**TASK BRIEF**
Except for the pictures, write out all the records that follow exactly.

*** Opening of SOURCE RECORDS ***

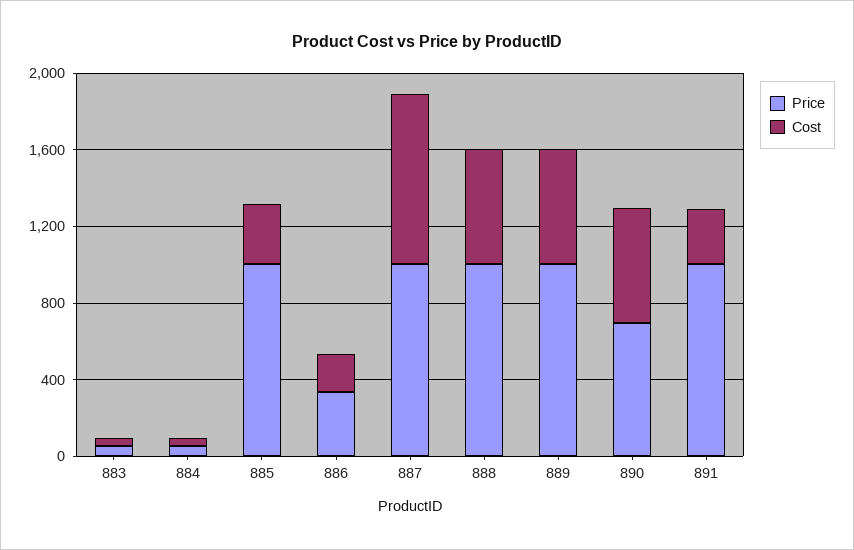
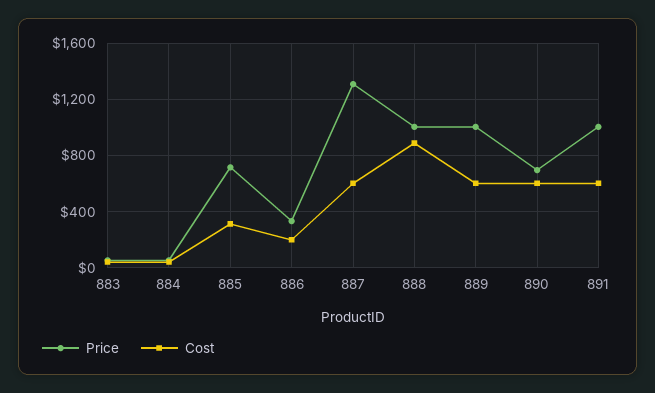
Price, 885: 1000 -> 700
Price, 887: 1000 -> 1300
Cost, 887: 900 -> 600
Cost, 888: 600 -> 900
Cost, 891: 300 -> 600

*** Close of SOURCE RECORDS ***

**OUTPUT OF THE EXERCISE**
Price, 885: 1000 -> 700
Price, 887: 1000 -> 1300
Cost, 887: 900 -> 600
Cost, 888: 600 -> 900
Cost, 891: 300 -> 600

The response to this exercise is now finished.